Durga immersion row: Ex-cops says Mamata should learn from Jyoti Basu, oppn welcomes court stay
Retired police officers said Jyoti Basu asked them to escort immersion and Muharram processions through separate routes in 1982 and 83. No restriction on immersion of Durga idols was ever required in Bengal, said opposition leaders.kolkata Updated: Sep 21, 2017 23:22 IST
Even as opposition leaders on Thursday welcomed the Calcutta high court’s interim stay on restrictions Mamata Banerjee imposed on immersion of Durga idols because of Muharram, critics of the chief minister cited the administrative skills of Bengal’s first Marxist chief minister.
“Though Banerjee never failed to wish Jyoti Basu on his birthdays by touching his feet, she didn’t learn much from him,” a retired officer who served the Kolkata Police during the 1980s and ‘90s told HT.
“In 1982 and 83, processions for immersion and and Muharram were taken out simultaneously because the dates clashed. Basu did not impose any restriction but gave clear instructions to the police to escort the processions of both communities through different routes. There was no trouble whatsoever,” said another former police officer.
Officers from the Special Branch of the Kolkata Police said according to the almanac Dasami and Muharram come within 24 hours of each other after a gap of 25 to 30 years. “This happened in 2016 as well and justice Dipankar Dutta of the Calcutta high court set aside the restriction the state imposed on immersion. Last year, however, only some families from Kolkata moved the court,” said an officer.
Opposition leaders welcomed Thursday’s court order and described it as “defeat for Mamata Banerjee’s politics of appeasement.”

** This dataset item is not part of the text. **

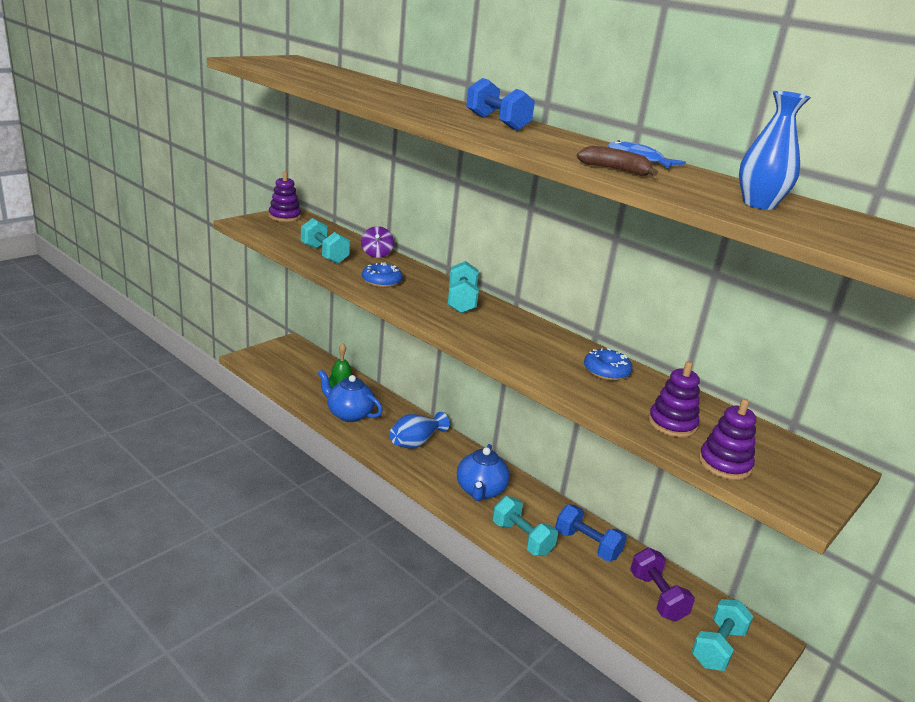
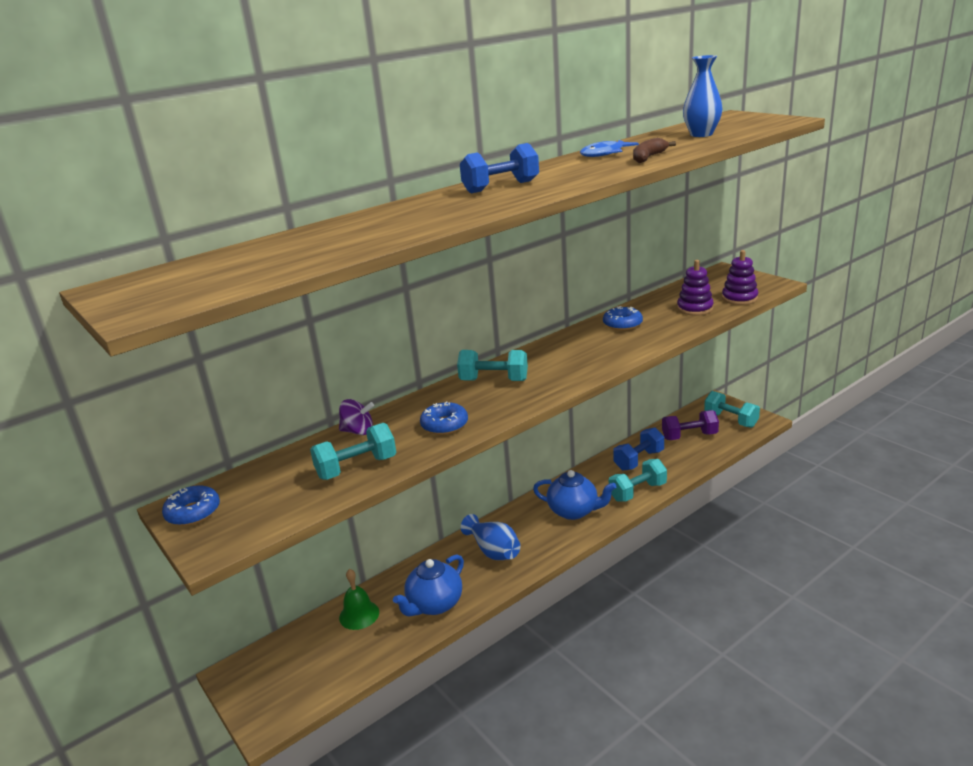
camera: 75 degrees left, 0 degrees up
purple stacking toy [269,171,301,222] -> blue donut [162,485,220,526]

“Legislature is one of the four pillars of democracy. It is sad that Hindus of West Bengal have to move court to exercise their democratic rights because the government is against them,” said Jishnu Basu, south Bengal secretary of the Rashtriya Swayamsevak Sangh (RSS), the ideological parent of the BJP.

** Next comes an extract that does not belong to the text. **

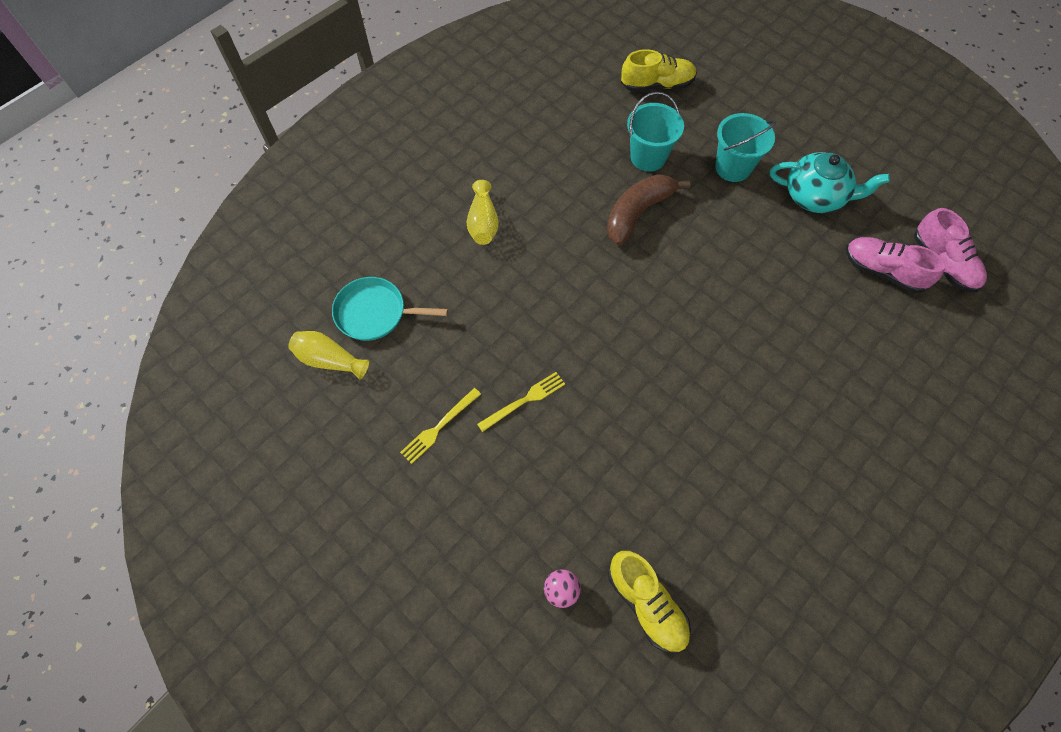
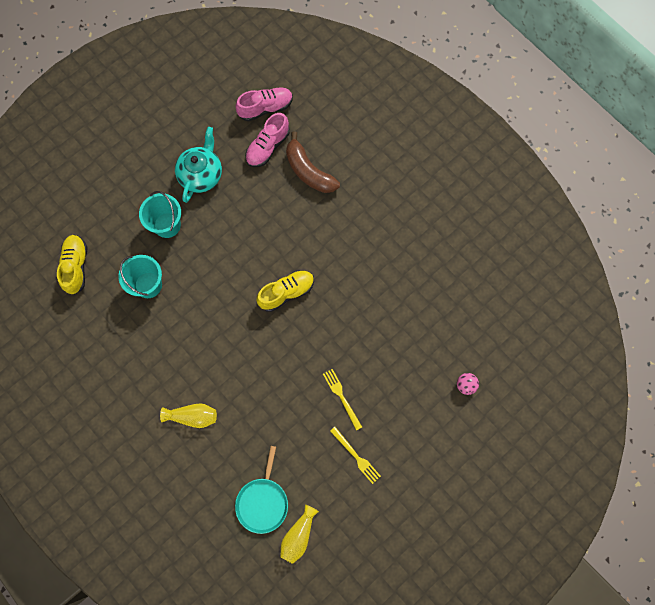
camera: 85 degrees left, 10 degrees up
brown banana [607,174,690,245] -> brown banana moved to [286,131,340,193]
yellow shoe [608,551,691,653] -> yellow shoe moved to [256,270,314,312]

“Truth has prevailed and Mamata Banerjee should now apologize in public. She wanted to play her communal card. No Muslim group ever said that it wanted restriction on immersion,” said Rahul Sinha, BJP national secretary.

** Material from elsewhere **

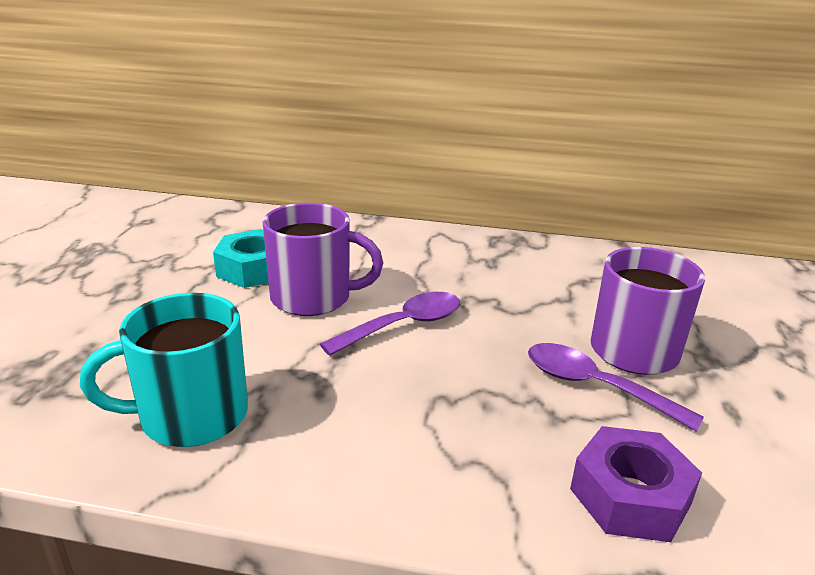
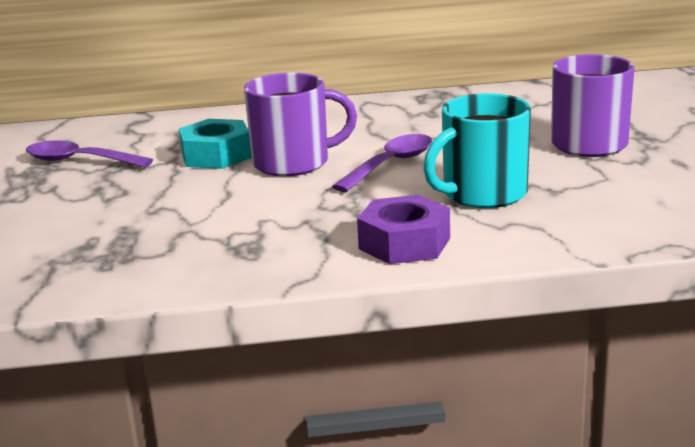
camera: 15 degrees left, 5 degrees down
turquoise mug [80,293,248,447] -> turquoise mug moved to [423,93,531,208]
purple spoon [528,343,704,431] -> purple spoon moved to [26,140,153,167]
purple nut [570,426,702,542] -> purple nut moved to [357,195,450,264]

CPI(M) politburo member and MP Md Salim alleged that Banerjee “tried to help the RSS and BJP” by stopping immersion during Muharram. “This was an attempt to create a crisis and the high court saved the situation. Muslims never wanted idol immersion by Hindus to be regulated by the state. The dates coincided during the Left Front regime as well but there was no communal problem,” said Salim.
“The responsibility to take out processions peacefully now lies entirely with the police. And, we have seen the police failing to stop the Basirhat riots three months ago. The chief minister won’t be controlling law and order on the streets.” quipped Pirzada Jiauddin Siddiqui of Furfura Sharif in Hoogly, a popular shrine in the state.
“No religion preaches violence and common people don’t kill each other. Instigations always come from troublemakers,” the cleric added.
Veteran Congress MLA and leader of the opposition in the Assembly, Abdul Mannan said: “Immersion and Muharram have taken place simultaneously so many times without posing any threat to any community. Wooing one community will obviously irritate the other. This applies to both Hindus and Muslims. The administration should always be neutral.”